*** RECORDS PROVIDED ***

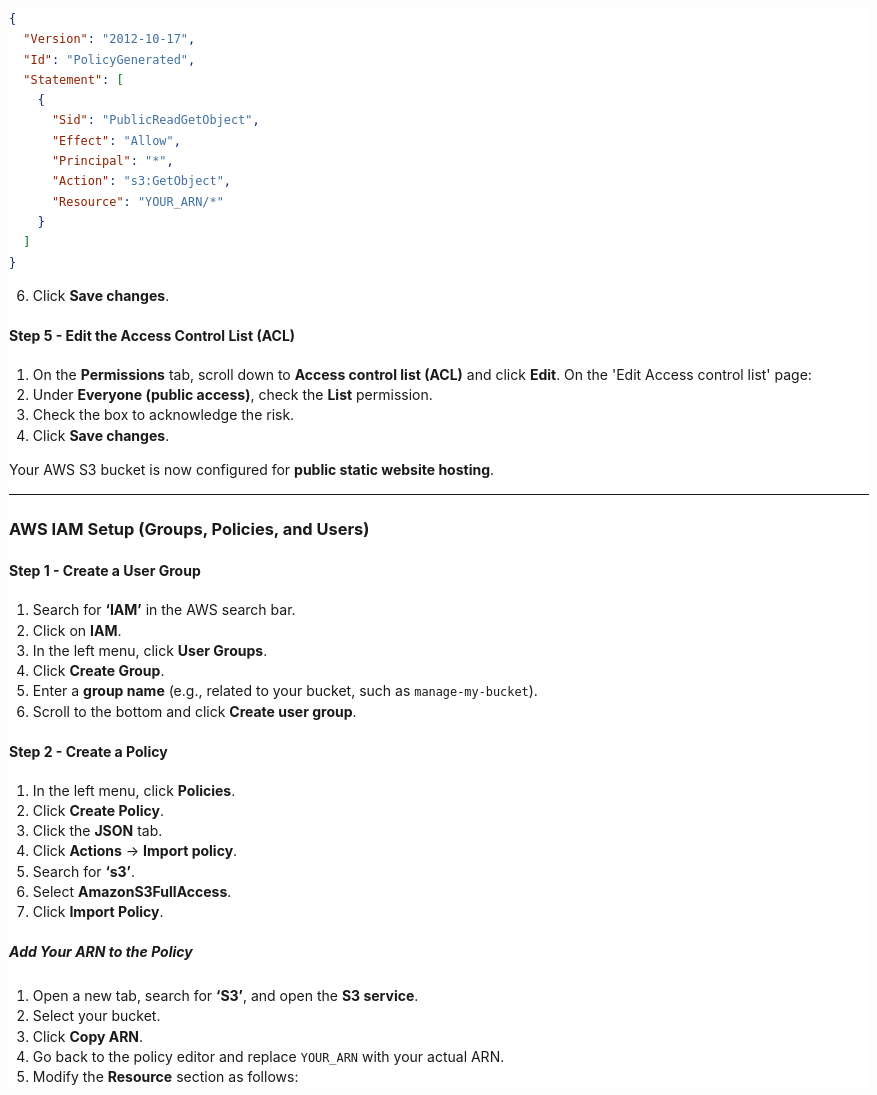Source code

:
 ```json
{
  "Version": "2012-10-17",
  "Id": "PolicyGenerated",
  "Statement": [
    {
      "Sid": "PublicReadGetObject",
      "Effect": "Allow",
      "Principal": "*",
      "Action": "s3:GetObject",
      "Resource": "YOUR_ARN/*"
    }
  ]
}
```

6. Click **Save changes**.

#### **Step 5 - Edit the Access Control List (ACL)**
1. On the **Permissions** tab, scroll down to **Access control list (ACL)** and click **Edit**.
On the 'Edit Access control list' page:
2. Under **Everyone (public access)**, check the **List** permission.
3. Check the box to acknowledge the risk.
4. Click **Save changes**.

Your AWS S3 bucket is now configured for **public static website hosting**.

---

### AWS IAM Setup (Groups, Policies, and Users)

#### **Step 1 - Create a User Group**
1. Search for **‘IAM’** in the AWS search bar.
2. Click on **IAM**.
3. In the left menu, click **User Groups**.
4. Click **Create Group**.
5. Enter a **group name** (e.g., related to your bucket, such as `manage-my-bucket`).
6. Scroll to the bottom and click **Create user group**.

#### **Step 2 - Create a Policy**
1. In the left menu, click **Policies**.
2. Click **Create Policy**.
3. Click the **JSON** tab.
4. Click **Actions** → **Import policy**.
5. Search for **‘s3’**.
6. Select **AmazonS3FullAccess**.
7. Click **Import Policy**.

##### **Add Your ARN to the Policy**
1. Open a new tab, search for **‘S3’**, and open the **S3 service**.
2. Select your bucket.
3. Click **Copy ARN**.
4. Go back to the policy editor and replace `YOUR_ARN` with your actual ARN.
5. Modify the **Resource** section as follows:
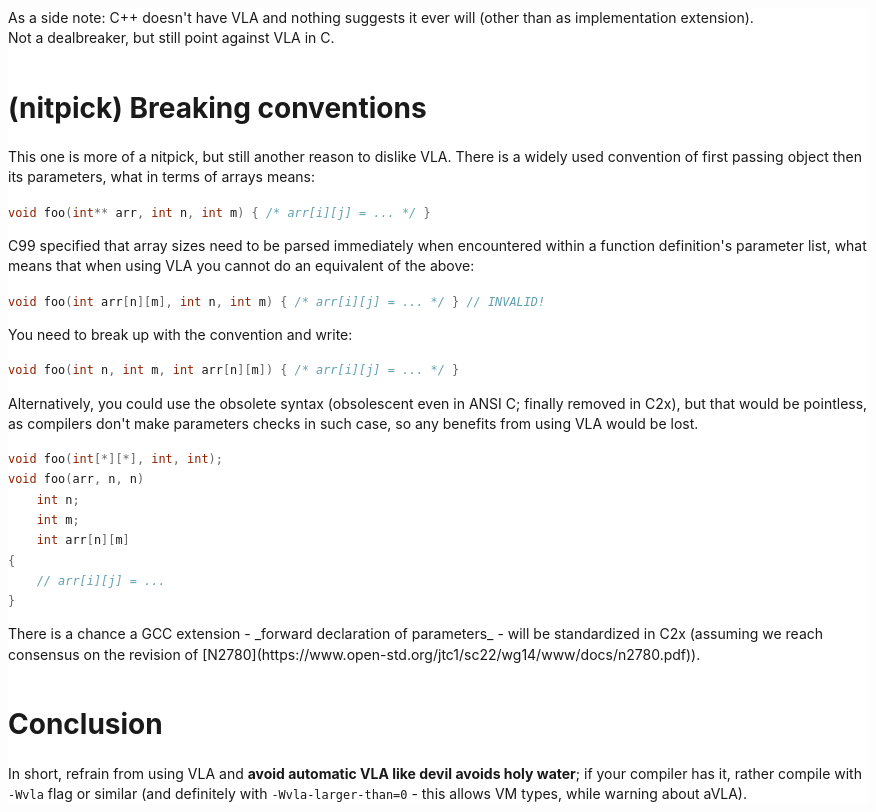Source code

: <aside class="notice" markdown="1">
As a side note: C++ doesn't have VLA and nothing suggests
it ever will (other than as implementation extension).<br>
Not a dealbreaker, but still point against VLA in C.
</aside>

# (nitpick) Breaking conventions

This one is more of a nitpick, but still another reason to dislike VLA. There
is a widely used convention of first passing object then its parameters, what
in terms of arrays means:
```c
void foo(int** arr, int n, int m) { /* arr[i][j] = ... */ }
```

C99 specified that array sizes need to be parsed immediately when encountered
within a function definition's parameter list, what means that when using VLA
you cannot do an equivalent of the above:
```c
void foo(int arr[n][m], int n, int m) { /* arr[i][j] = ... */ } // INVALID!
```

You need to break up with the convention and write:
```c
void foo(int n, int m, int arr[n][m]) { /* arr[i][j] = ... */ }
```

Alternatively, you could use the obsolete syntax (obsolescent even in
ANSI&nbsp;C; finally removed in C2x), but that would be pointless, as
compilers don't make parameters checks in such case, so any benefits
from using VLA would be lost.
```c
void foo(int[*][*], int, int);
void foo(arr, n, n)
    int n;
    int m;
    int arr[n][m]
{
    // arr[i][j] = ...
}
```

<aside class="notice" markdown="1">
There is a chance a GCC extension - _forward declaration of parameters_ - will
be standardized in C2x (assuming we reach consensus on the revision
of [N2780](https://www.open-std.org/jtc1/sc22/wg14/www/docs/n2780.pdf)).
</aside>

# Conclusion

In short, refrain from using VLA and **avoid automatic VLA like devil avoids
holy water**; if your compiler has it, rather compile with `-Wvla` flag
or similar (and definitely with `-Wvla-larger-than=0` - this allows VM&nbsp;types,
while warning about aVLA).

*** End of RECORDS PROVIDED ***

- [TASK DESCRIPTION] Please go through the material and return each line where the word "that" appears.

- [THE ANSWER]
C99 specified that array sizes need to be parsed immediately when encountered
within a function definition's parameter list, what means that when using VLA
ANSI&nbsp;C; finally removed in C2x), but that would be pointless, as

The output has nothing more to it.